=== Study material ===

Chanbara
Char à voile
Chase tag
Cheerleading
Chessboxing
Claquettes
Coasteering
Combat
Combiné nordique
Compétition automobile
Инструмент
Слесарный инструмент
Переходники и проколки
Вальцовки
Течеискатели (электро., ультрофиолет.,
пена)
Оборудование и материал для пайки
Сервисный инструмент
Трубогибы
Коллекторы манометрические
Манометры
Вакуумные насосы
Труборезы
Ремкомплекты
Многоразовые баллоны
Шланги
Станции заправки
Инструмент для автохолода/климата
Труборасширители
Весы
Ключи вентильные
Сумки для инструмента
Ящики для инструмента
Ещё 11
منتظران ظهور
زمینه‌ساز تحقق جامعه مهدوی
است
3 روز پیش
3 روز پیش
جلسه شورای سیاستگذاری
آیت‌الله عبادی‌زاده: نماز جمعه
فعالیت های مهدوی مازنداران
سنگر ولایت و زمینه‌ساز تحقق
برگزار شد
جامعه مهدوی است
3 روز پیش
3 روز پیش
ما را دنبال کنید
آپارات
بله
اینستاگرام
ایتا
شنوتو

===

Arrange the lines above as a JSON list of strings, one string per line, starting with the first line and ending with the line that contains "منتظران ظهور". Include both of those lines and leave out any blank lines.

Solution for this problem
[
  "Chanbara",
  "Char à voile",
  "Chase tag",
  "Cheerleading",
  "Chessboxing",
  "Claquettes",
  "Coasteering",
  "Combat",
  "Combiné nordique",
  "Compétition automobile",
  "Инструмент",
  "Слесарный инструмент",
  "Переходники и проколки",
  "Вальцовки",
  "Течеискатели (электро., ультрофиолет.,",
  "пена)",
  "Оборудование и материал для пайки",
  "Сервисный инструмент",
  "Трубогибы",
  "Коллекторы манометрические",
  "Манометры",
  "Вакуумные насосы",
  "Труборезы",
  "Ремкомплекты",
  "Многоразовые баллоны",
  "Шланги",
  "Станции заправки",
  "Инструмент для автохолода/климата",
  "Труборасширители",
  "Весы",
  "Ключи вентильные",
  "Сумки для инструмента",
  "Ящики для инструмента",
  "Ещё 11",
  "منتظران ظهور"
]